__ARTICLE__.
───

Oh, good point. The list on the page is incomplete -- there are also datatypes for items, strings, etc. as discussed in the full data model. I should at least point to them here. I discussed here those that are immediate and unclear to me. Thanks, changing here. --Denny Vrandečić (WMDE) (talk) 10:24, 18 December 2012 (UTC)[reply]

Uncertainties, confidence[edit]

A few thoughts on uncertainties and confidence:

  1. Some numbers and quantities do not come with uncertainties, because these are unknown (in many cases) or zero (e.g. for some simple counts). Can both the lower and upper uncertainties be left blank? Will zeroes cause any problems?
  2. The confidence will also sometimes be unknown. Will it be possible to leave this blank?
  3. I'm glad to hear that the data model allows for differing upper and lower uncertainties.
  4. I'm concerned about the statement that "the quantity value should not have a higher resolution than the uncertainty". That might often be a sensible guideline for presenting values, although even there it can sometimes be useful to present more detail than is completely meaningful. But when recording data, we should strive to capture as much detail as is available. This extra detail is often important when we need to do something more than merely parroting back the data values (e.g. graphing or further analysis).

--Avenue (talk) 03:34, 18 December 2012 (UTC)[reply]

Thanks, Avenue.

  1. 0 will not be a problem. I was assuming to default to 0 instead of nothing if no value is given (or actually to use a sensible default when the number is entered, i.e. based on the number of non-zero leading digits). But maybe you are right and we should explicitly allow nothing as a value.
  2. I was thinking of defaulting it to the first standard deviation of 0.68. But maybe this also should be nothing instead.
  3. Glad you like it.
  4. It is just a 'should'. Nothing in the software will enforce it.

--Denny Vrandečić (WMDE) (talk) 10:44, 18 December 2012 (UTC)[reply]

I recommend you default confidence to blank instead of one standard deviation. By filling in a value automatically, you create the incorrect assumption that the original source measured, determined, and is willing to put their name/credibility behind a piece of information that they may not have measured or determined, and certainly did not decide to put their name/credibility behind. It also makes it impossible to tell whether one standard deviation is the actual value from the source or if it is the default. Finally, a lot of fields don't deal in standard deviations, they deal in non-numerical/non-mathematical confidence levels like "about", which can translate into anything from "+/- 140 years" to "I think that it's pretty close to this number, but don't want to go on the record with something that specific because that's a very bold statement to make in my field and I'm not tenured yet". This is also Sven Manguard (talk) 15:51, 18 December 2012 (UTC)[reply]
  1. It's good to hear zeroes won't be a problem. I think there is a meaningful distinction between zero and unknown uncertainties, worth maintaining if it's not too difficult. And maybe I'm reading too much into your bit about a "sensible default", but I think it would be better if this was only applied at the time of data output, and did not overwrite a blank/zero uncertainty entered as part of the data. I do agree that the number of non-zero leading digits would provide an adequate default for presentation purposes, if no other data was available.

───

__INFORMATION GIVEN__.
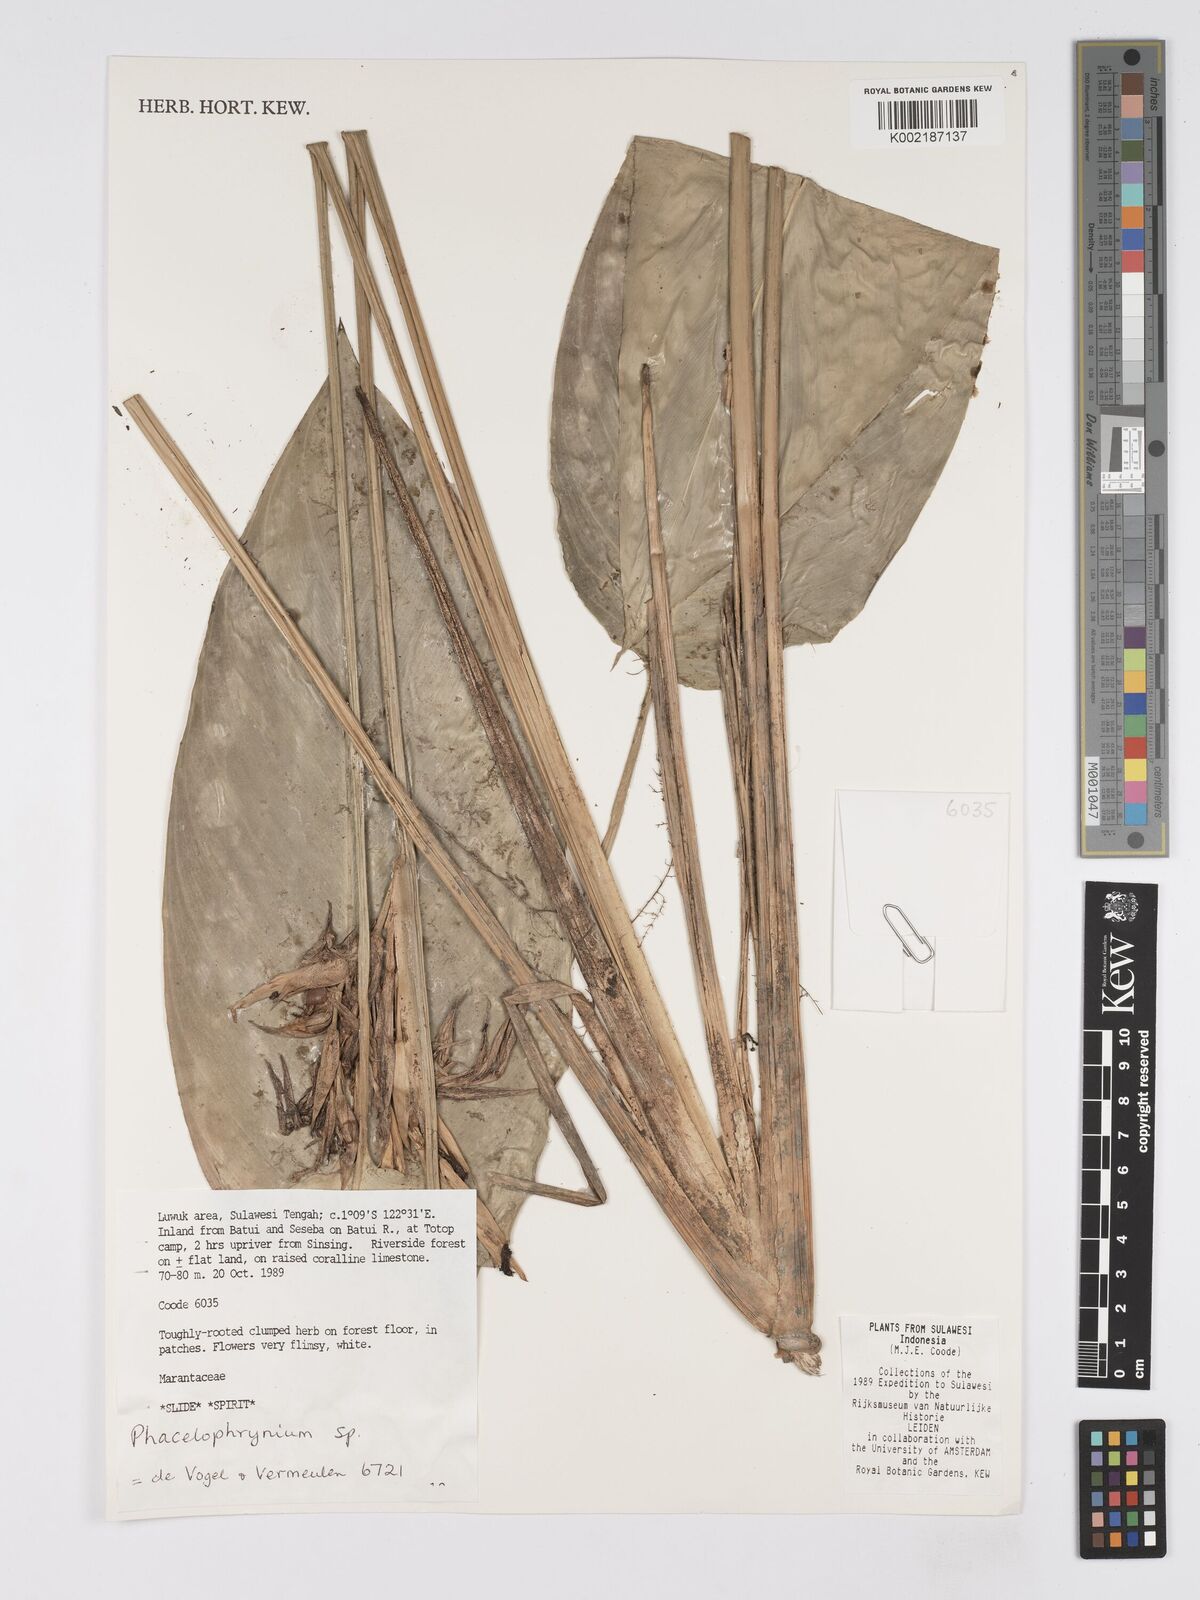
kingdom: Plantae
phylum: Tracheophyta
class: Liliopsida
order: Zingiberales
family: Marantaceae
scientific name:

───

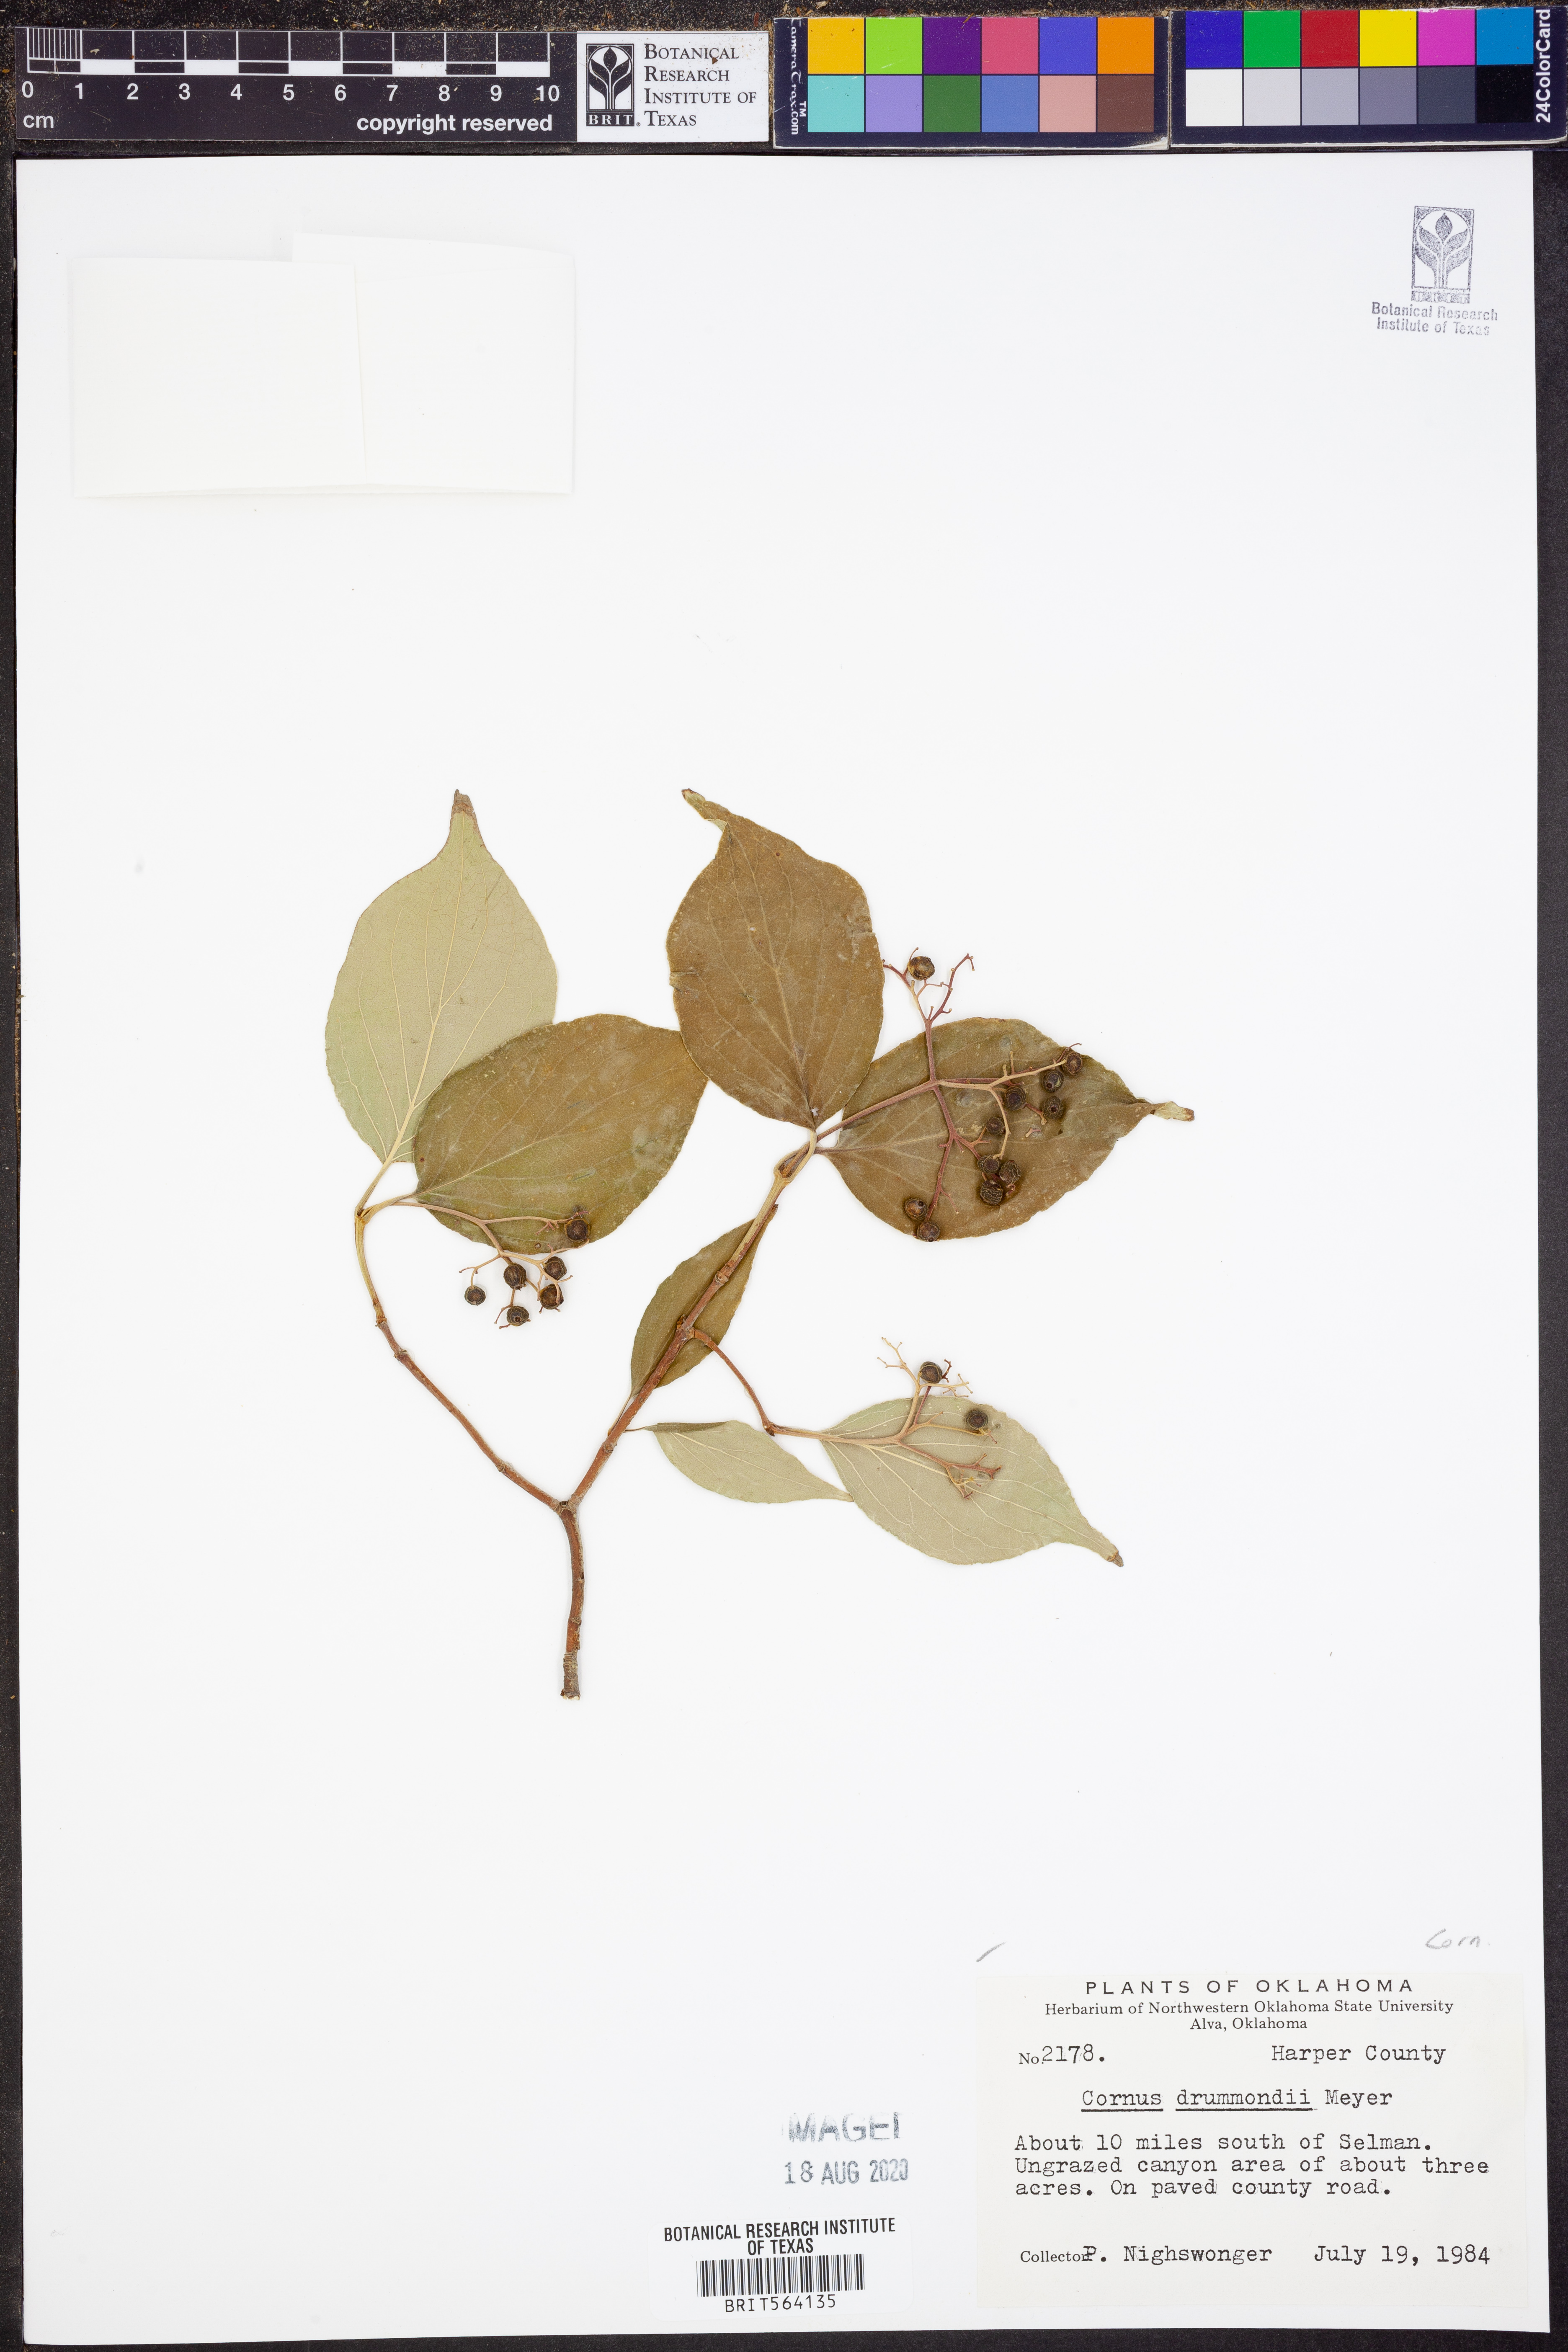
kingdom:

───

__GIVEN INSTRUCTION__.
From the discussion thread above on uncertainties and confidence, reproduce word for word everything from "2. The confidence" down to "Thanks, Avenue.".

__FINISHED ANSWER__.
2. The confidence will also sometimes be unknown. Will it be possible to leave this blank?
  3. I'm glad to hear that the data model allows for differing upper and lower uncertainties.
  4. I'm concerned about the statement that "the quantity value should not have a higher resolution than the uncertainty". That might often be a sensible guideline for presenting values, although even there it can sometimes be useful to present more detail than is completely meaningful. But when recording data, we should strive to capture as much detail as is available. This extra detail is often important when we need to do something more than merely parroting back the data values (e.g. graphing or further analysis).

--Avenue (talk) 03:34, 18 December 2012 (UTC)[reply]

Thanks, Avenue.